World University Games a reminder of a shared future
By Anthony Moretti  ·  2023-07-27  ·   Source: China Focus

The latest Summer World University Games begin on July 28 and run through August 8. They take place in Chengdu, which becomes the third Chinese city to host the event. Beijing was the host in 2001, and 10 years later Shenzhen welcomed athletes from all over the globe.

An estimated 8,000 student-athletes from more than 150 countries will compete in well over a dozen different sports in Chengdu. They attend colleges big and small from all over the world, and their homes can be found in every corner of the planet. Their talents are obvious. Their enthusiasm for sport is equally apparent. They are ambassadors for their countries, their colleges and their sports. They deserve our applause.

Granted, the World University Games lack the global prestige of the Olympics, and the 2023 Games will overlap much of the Women’s World Cup soccer/football tournament. But make no mistake, the World University Games matter, especially when you remember that the Winter World University Games also take place every two years.

China speaks often about the vision for a community with a shared future. The Chinese say that such a future is possible when prosperity is shared and a common development is promoted. The phrase carries such relevance in China that it was added to the preamble of the country’s Constitution in 2018.

Athletes of Team Brazil pose for pictures upon arrival at the FISU Games Village in Chengdu, southwest China’s Sichuan Province, Jul. 22, 2023. (Photo/Xinhua)

Leaders and private citizens embrace a community with a shared future when they refuse to adopt hegemonic or off-putting attitudes; rather, they want dense and complex interactions with peoples from across the globe so that challenges such as climate change, to name just one, can be addressed. To draw a metaphor often mentioned by Chinese President Xi Jinping, the world is a safer place when one large ship, not 190 different boats, seeks shelter from a storm. And recent history has provided many storms: COVID and other viruses or diseases; persistent evidence of global warming; endemic racism and hatred of people who do not share the same religious or ethnic background; wars that have failed to spread political ideologies; inequity in education and more.
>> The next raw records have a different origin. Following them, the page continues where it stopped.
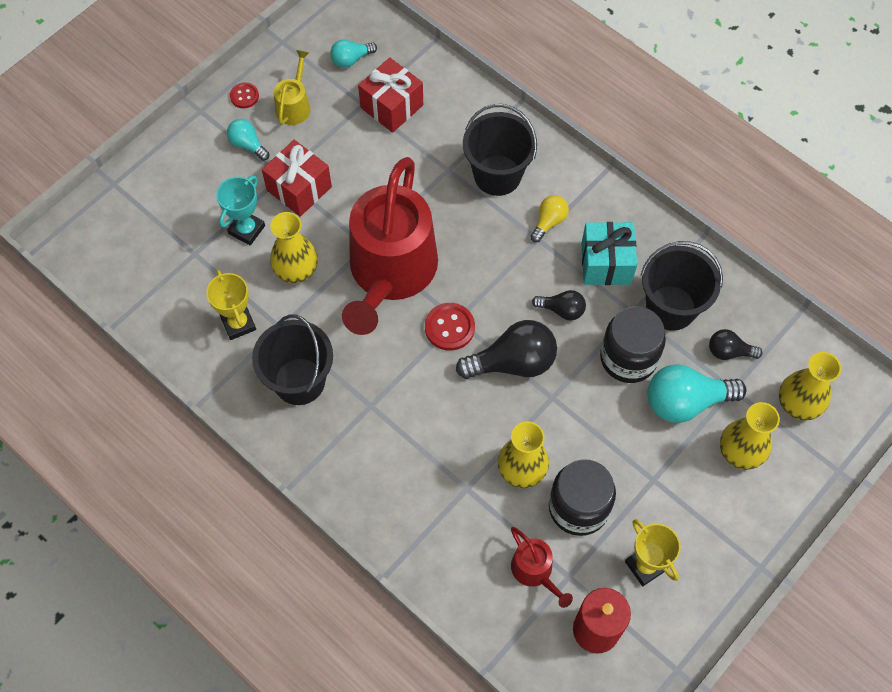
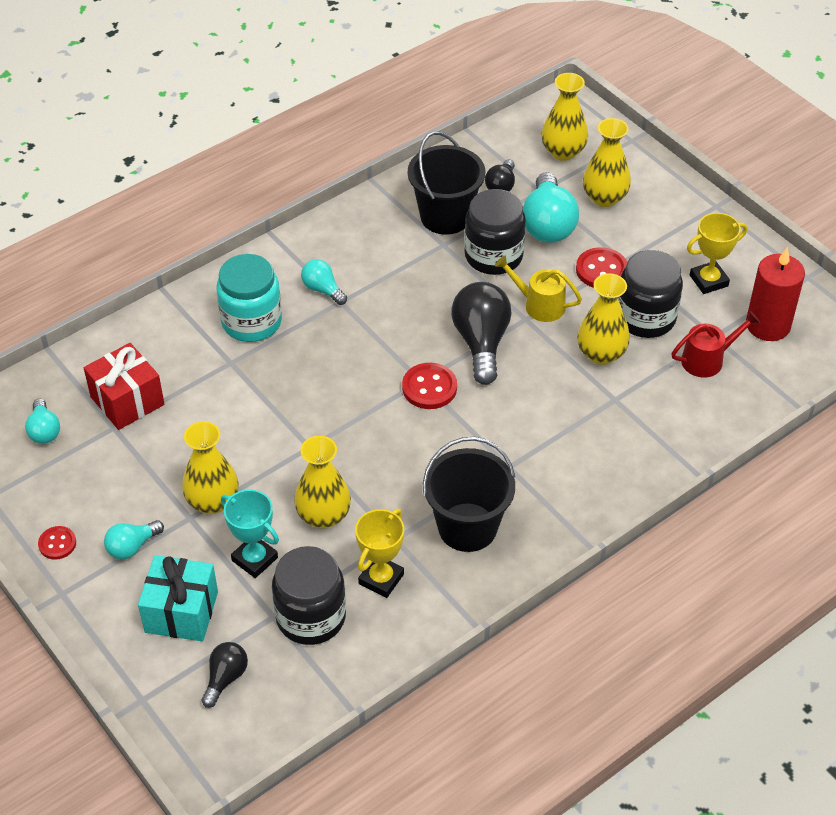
camera: 80 degrees left, 15 degrees down
(196, 280) = (311, 617): none -> black jar
(238, 323) = (381, 579): yellow trophy -> yellow trophy turned 45 degrees counterclockwise
(294, 106) = (91, 494): yellow watering can -> yellow watering can (539, 305)
(299, 188) = (213, 501): red gift -> yellow vase
(390, 272) = (348, 429): red watering can -> none
(497, 175) = (251, 322): black bucket -> turquoise jar
(549, 222) = (322, 289): yellow light bulb -> turquoise light bulb
(562, 310) = (429, 296): black light bulb -> black light bulb (225, 678)
(606, 263) = (383, 254): turquoise gift -> turquoise gift (181, 612)
(634, 459) = (601, 270): none -> red button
Earlier this year, Li Qiang, Premier of the State Council of the People’s Republic of China, spoke to an audience at the annual Boao Forum. Premier Li addressed a community with a shared future when he said, “We need to work together to build an anchor for world peace, a source of impetus for global growth, and a new pacesetter for international cooperation, to add certainty to world peace and development and shape a better future for humanity.”

College students, whether they are from China, the United States or somewhere else around the globe, are the future. They will soon inherit leadership of countries big and small, business new and old, sports teams famous and not-so famous, and much more. It is incumbent on our generation to keep the doors of friendship wide open and to allow these future leaders to see why a handshake matters more than a fist. International sports competitions, perhaps most especially when the participants are student-athletes, provide an incredibly powerful example of how wanting to succeed need not be associated with disrespecting others.
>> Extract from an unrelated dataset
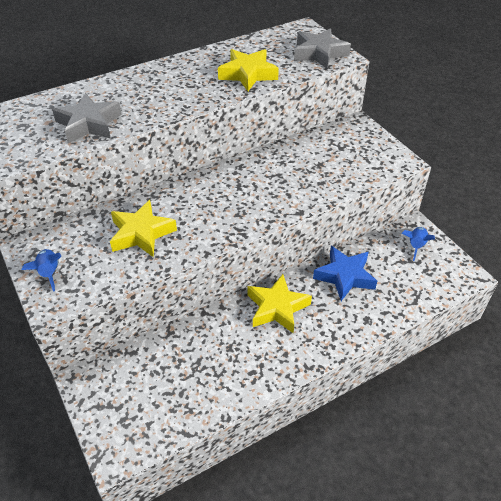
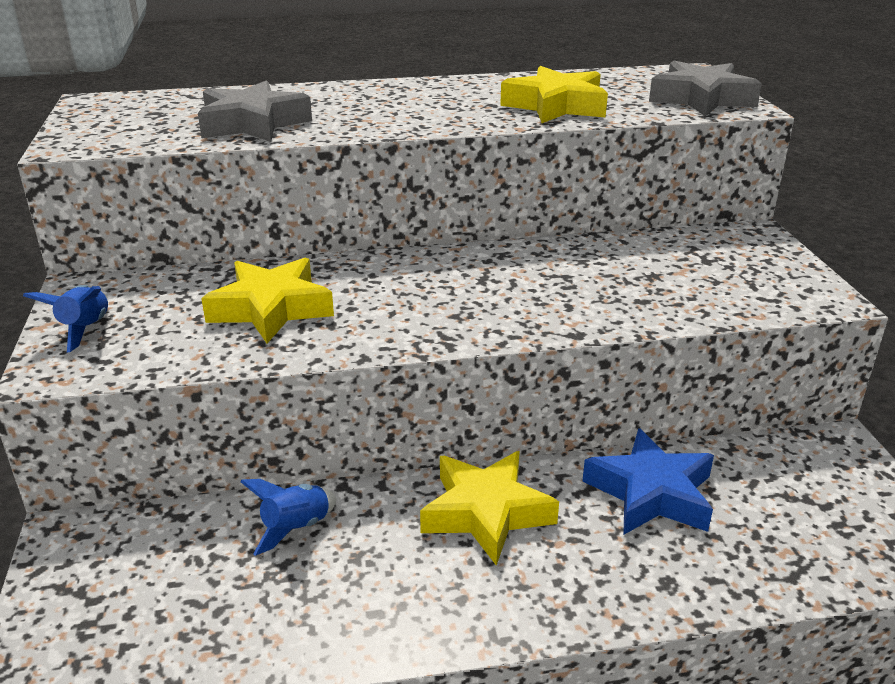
camera: 20 degrees right, 15 degrees down
(415, 246) = (829, 476): blue rocket -> blue rocket (296, 528)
Photo taken on Apr. 18, 2023 shows the venues at Dong’an Lake Sports Park in Chengdu, southwest China’s Sichuan Province. (Xinhua)

And, yes, those of us in higher education have a special obligation to ensure open doors. It is during those few precious years of college when students often initially meet fellow students from places all over the globe. They experience different cultures, different tastes, different traditions. If my faculty colleagues and I contribute positively, we advance the possibility for these students to enter the professional world as global citizens, who are individuals determined to tackle the world’s most vexing problems with a can-do spirit and a commitment to welcome the ideas of people from all over the globe. Global citizens know that no one country and no single population has all the answers. They know that input from the largest of cities and the smallest of towns can unlock the best strategy to make our world a better place.

At the World University Games, a precious few of the student-athletes will win their event. In the short term that will represent a lifelong accomplishment for that young man or woman. But those moments of friendly interaction with their opponents matter much more. In a small way, as they laugh with each other while sharing a cold drink or a warm meal, they are adding another block to the foundation of their community with a shared future.

The student-athletes at Chengdu will experience firsthand Chinese culture, history and traditions over the next couple of weeks. And they will have a chance to visit adorable pandas in Chengdu which is one of homes to researching and breeding giant pandas. They will also see what a community with a shared future means for the Chinese people and why that concept can have such influence throughout the remainder of this century. We, regardless of the country we call home, should hope the spirit of a community with a shared future inspires them.

Anthony Moretti is Associate Professor, School of Informatics, Humanities and Social Sciences at Robert Morris University, the United States.